Hello!I have some questions about AMPL I would like to ask you.My research problem is the problem of assembly shop scheduling.But I had trouble building models with AMPL.Here are my questions：

The first one，as shown in Figure 1, I want to ask for the maximum value in parentheses, whether there are any functions in AMPL that can directly find the maximum value, or if it needs to be linearized like Figure 2, and whether my linearization is correct …

Figure 1:

Figure 2:

Secondly, as shown in Figure 3, how these two constraints should be written in AMPL, should they also be linearized？

Figure 3:

The lastly, as shown in Figure 4, my problem is the assembly shop scheduling problem, the final target value is to minimize the maximum completion time, this is calculated in the constraint, how to write this goal in AMPL?

Figure 4:

Looking forward to your response！

Thank you！

(1) For any two expressions x and y, you can write max(x,y) in AMPL. I suggest that you first formulate your constraint using this max function. Then to get more help, send your constraint and also the definitions of all sets, parameters, and variables used in the constraint. Also say what solvers you are considering, if you know. With that information, I can suggest whether you need to linearize the max function, and if so, how to do it.

(2) You could certainly write an AMPL expression that corresponds to this.

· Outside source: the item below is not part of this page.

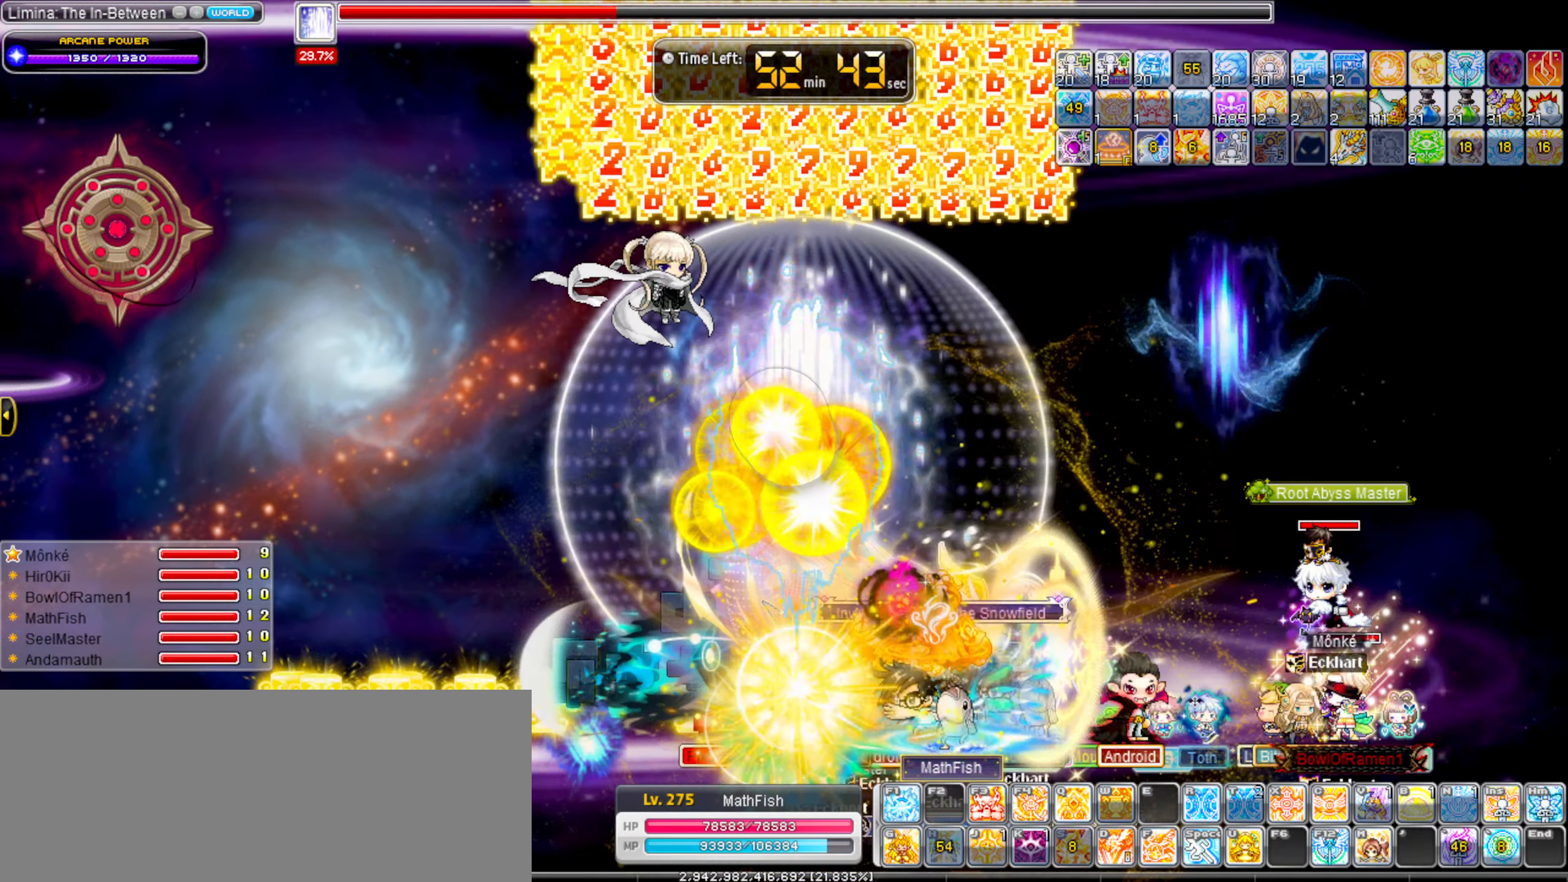
{"keys": ["left"], "events": [[67, "left", "up"], [67, "right", "down"], [167, "left", "down"], [167, "right", "up"], [267, "alt_l", "down"], [300, "alt_l", "up"], [400, "alt_l", "down"], [500, "alt_l", "up"]]}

For example, it might be:

Qpick[n] >= tpick[b] * (1+alpha)^(n-k[n]) + M * (Z[b,n]-1)

Again, however, you need to give definitions of all the sets, parameters, and variables that are needed for this constraint, before you can write the whole “subject to” statement in AMPL. Also, it is necessary to know which symbols are variables and which are parameters (data), in order to say whether the constraint can be linearized.

(3) If your model has a variable Cmax, and if it has some constraints that determine the value of Cmax, then you can define the objective function with a statement like this:

minimize MaxCompletionTime: Cmax;